A further $12.9 billion was paid out to restaurants and other merchants for food and products customers bought through Uber, which left the company with $11.5 billion in revenue. After deducting operating costs like research and development and marketing, Uber's generally accepted accounting principles (GAAP) net profit came in at $1.7 billion.
That's right, after taking in a whopping $42.8 billion from its customers, Uber generated $11.5 billion in revenue and turned a profit of just $1.7 billion. This is why autonomous vehicles could be the greatest financial opportunity in the company's history.
In theory, if Uber eliminated human drivers completely while charging the same amount for its services, it would have earned an extra $18.6 billion in revenue during the first quarter of 2025 -- and a lot of that money would have flowed to the bottom line as profit.
That scenario isn't entirely realistic, because the company would have to pay a percentage of each trip to its partners that deploy their autonomous vehicles in its network. Plus, self-driving cars will probably lead to lower prices, which will reduce the amount of revenue Uber generates per ride. However, autonomous vehicles can also operate around the clock, so there is an opportunity to service a much bigger market by offering 24/7 availability.

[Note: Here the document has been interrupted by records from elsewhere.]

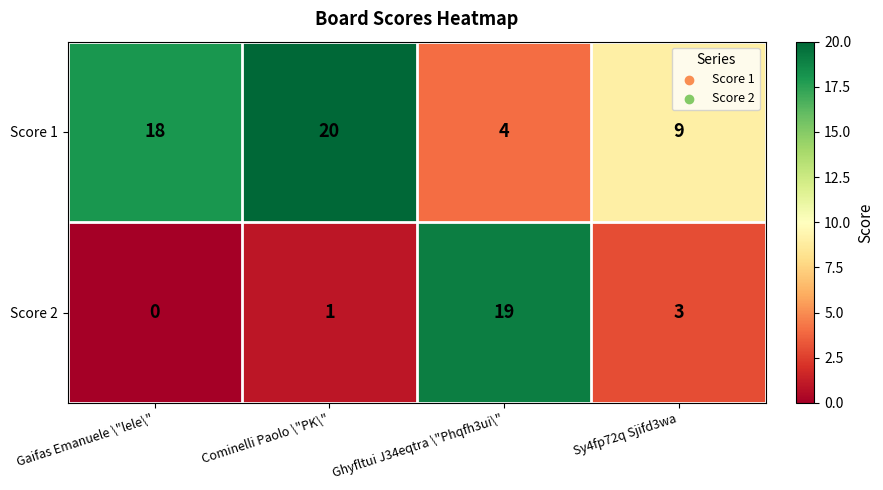

What is the highest value of the Score 1 series?

20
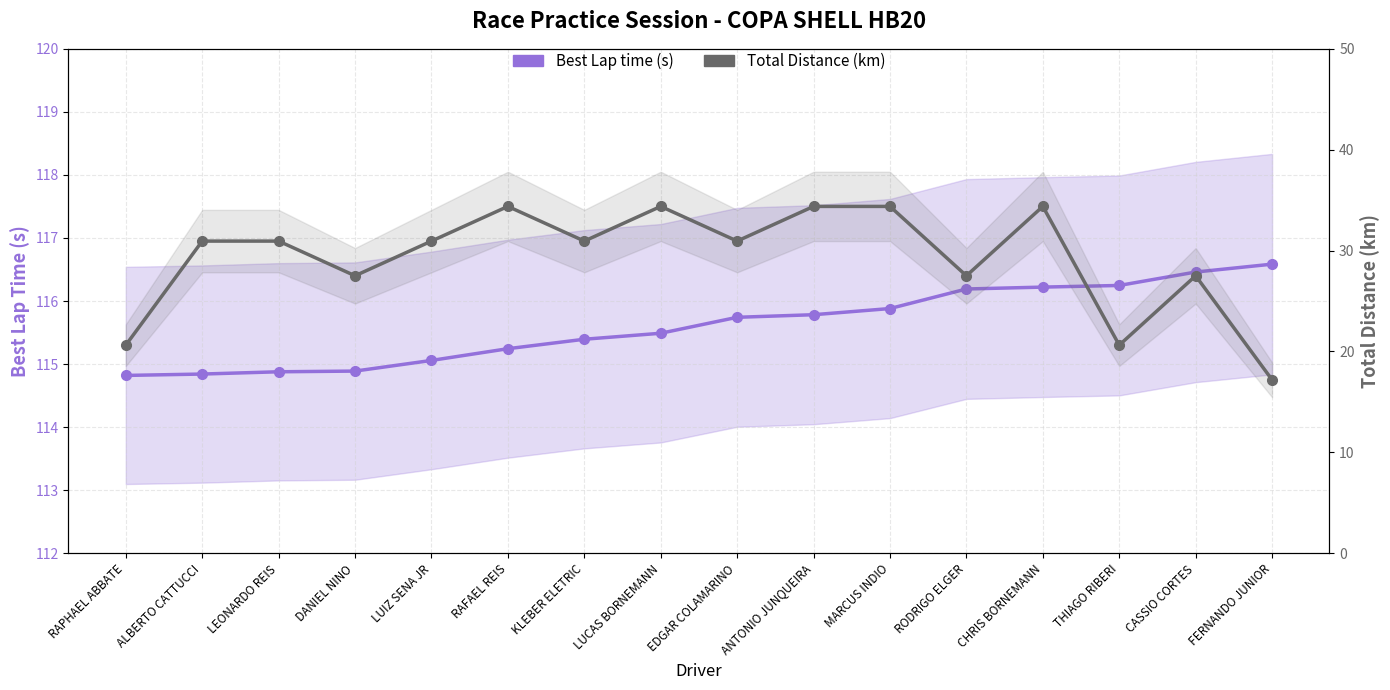

What is the total value across all series at MARCUS INDIO?

150.3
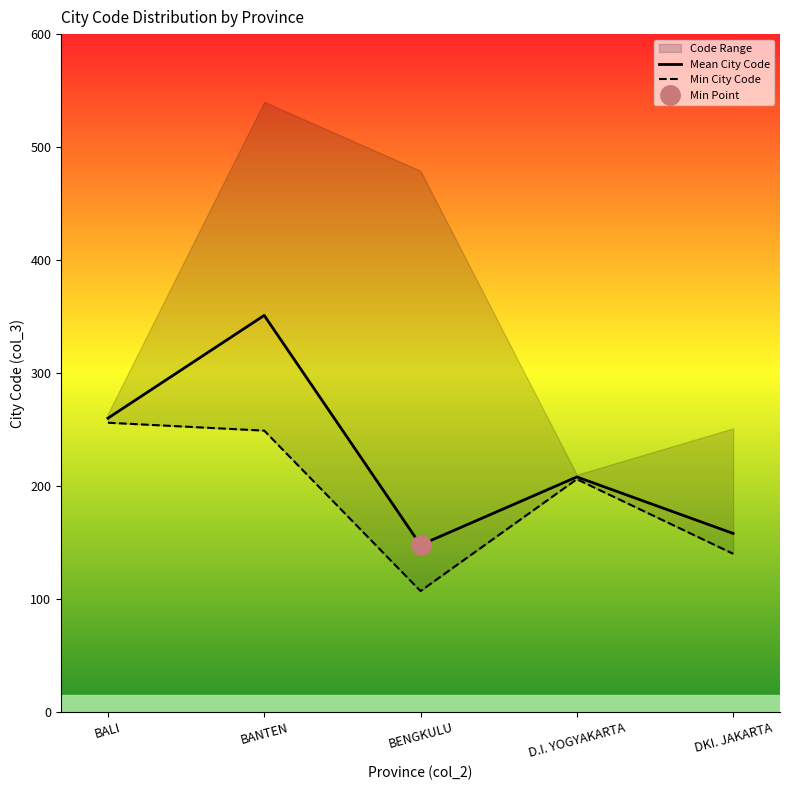

Reading left to right, what are all the values shown in this chart?

Mean City Code: 260.0	351.0	147.8	208.0	158.0
Min City Code: 256.0	249.0	107.0	206.0	140.0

Look for an update on Uber's autonomous business on Aug. 6
According to Uber's guidance, its gross bookings came in somewhere between $45.7 billion and $47.2 billion during the second quarter of 2025, which would represent year-over-year growth of 18% at the midpoint of the range. Wall Street's consensus estimate (provided by Yahoo! Finance) suggests that translated to $12.5 billion in revenue, representing 16.4% growth.
The Street is also looking for another profitable quarter, with Uber's earnings expected to soar by 34% year over year to $0.63 per share. In other words, Uber's upcoming report on Aug. 6 is likely to reveal another great set of results.
However, investors might be more eager for an update on the company's autonomous driving business. In his prepared remarks to shareholders for the first quarter, CEO Dara Khosrowshahi said Uber had partnerships with 18 different providers of self-driving vehicles, which was up from 14 just six months earlier. Providers want access to the largest pool of potential customers, and since Uber's ride-hailing platform is the biggest in the world with 170 million monthly active users, it's their preferred destination.
Waymo is one of Uber's top partners. It's already completing over 250,000 paid autonomous ride-hailing trips every week across five U.S. cities. It uses a combination of its own ride-hailing network and Uber's network, except in Austin and Atlanta, where its autonomous service is available exclusively through Uber.
Uber also has a budding partnership with Serve Robotics, which is in the process of deploying 2,000 of its new autonomous sidewalk robots to deliver food orders to customers through Uber Eats.
As of the first quarter, Khosrowshahi said Uber's network was completing 1.5 million annualized autonomous trips and deliveries. Investors should look for an updated number on Aug. 6, and they should also keep an eye out for any new partnerships in this space.
Should you buy Uber stock before Aug. 6?
Uber stock has soared by 42% this year already, and it's currently trading near a record high. Nevertheless, its price-to-sales (P/S) ratio is just 4.2, which is in line with its 10-year average, so the stock isn't expensive. It's basically sitting at fair value.
UBER PS Ratio data by YCharts
Everybody loves a bargain, but based on Uber's potential to deliver accelerating revenue growth in the future thanks to autonomous vehicles, I would argue there's nothing wrong with paying fair value for its stock right now.
One single quarter probably won't change the company's positive long-term trajectory, but there is a chance its stock will rally if management delivers an exciting update on the autonomous business. Therefore, buying it ahead of Aug. 6 might be a good idea, especially for investors who are willing to hold onto it for the next few years while this next phase of Uber's growth story unfolds.